Это вполне годится в официальную речь какого-нибудь Крестовникова, Авдакова, Тизенгаузена и т. п. братии на угощении министра. Именно такие речи, как раз таким языком писанные, знакомы всякому русскому человеку. Спрашивается только, как назвать «ученого», претендующего на «научную» разработку серьезной анкеты, который переносит в литературу застольные речи холопствующих купцов в качестве «вывода из анкеты»?

«От доброго старого времени, – продолжает г. Гушка, – нами унаследован приобревший прочность предрассудка взгляд, по которому в капиталистической России наблюдается то противоречие, что крупная буржуазия, господствуя экономически, продолжает оставаться политически порабощенной. Весь материал нашей анкеты пробивает чувствительную брешь в этой традиционной концепции».

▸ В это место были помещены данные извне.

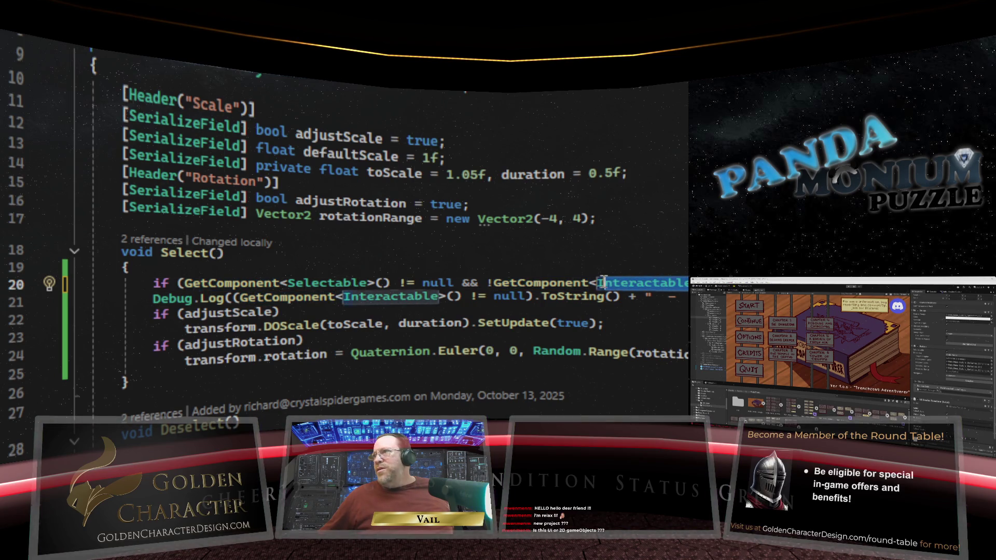
{"action": "key", "text": "BackSpace"}
{"action": "type", "text": "Selectable"}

Нужно самое беспредельное опошление марксизма, терминами которого кокетничает г. Гушка, чтобы считать анкету об организациях капиталистов способной дать «материал» по вопросу о политическом порабощении буржуазии абсолютизмом и помещиками. Материала, дающего действительный ответ на этот вопрос, автор почти не затронул и не мог, оставаясь в пределах данной анкеты, затронуть.

Анкета, касаясь одной стороны жизни нашей буржуазии, подтверждает, напротив, ее политическое порабощение. Анкета показывает, что буржуазия экономически двигается вперед, – что отдельные, частные права буржуазии расширяются, – что растет организация ее в класс, – что увеличивается ее роль в политической жизни. Но именно потому, что эти изменения происходят, становится еще глубже противоречие между сохранением 99/100 политической власти в руках абсолютизма и помещиков, с одной стороны, и экономическим усилением буржуазии, с другой.

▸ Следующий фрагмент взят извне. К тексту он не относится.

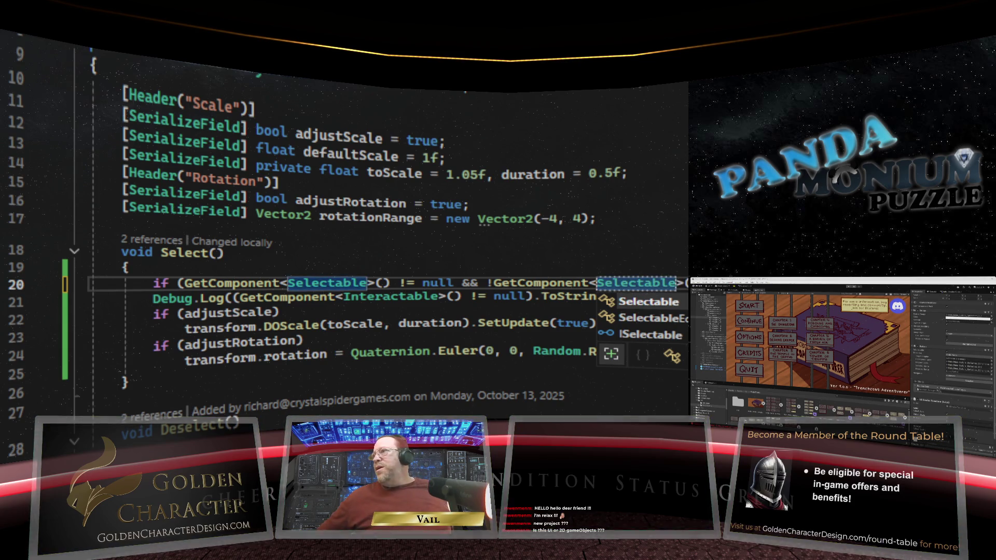
{"action": "key", "text": "Escape"}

Г-н Гушка, кокетничая марксистскими терминами, на деле разделяет точку зрения дюжинного социал-либерализма. Подкрашивание этого либерализма марксистской фразеологией есть одна из специфических особенностей – или, если хотите, болезней России. Стоя на точке зрения либерализма, г. Гушка наткнулся на вопрос о социальной природе русской государственной власти, не поняв даже приблизительно всей широты и всего значения этого вопроса.

Классовая природа русской государственной власти потерпела серьезное изменение после 1905 года. Это изменение – в сторону буржуазную. Третья Дума, «веховский» либерализм, ряд других признаков свидетельствуют о новом «шаге по пути превращения в буржуазную монархию» нашей старой власти. Но, делая еще один шаг на этом новом пути, она остается старой, и сумма политических противоречий от этого увеличивается. Г-н Гушка, наткнувшийся на серьезный вопрос, обнаружил свое неумение разобраться в нем.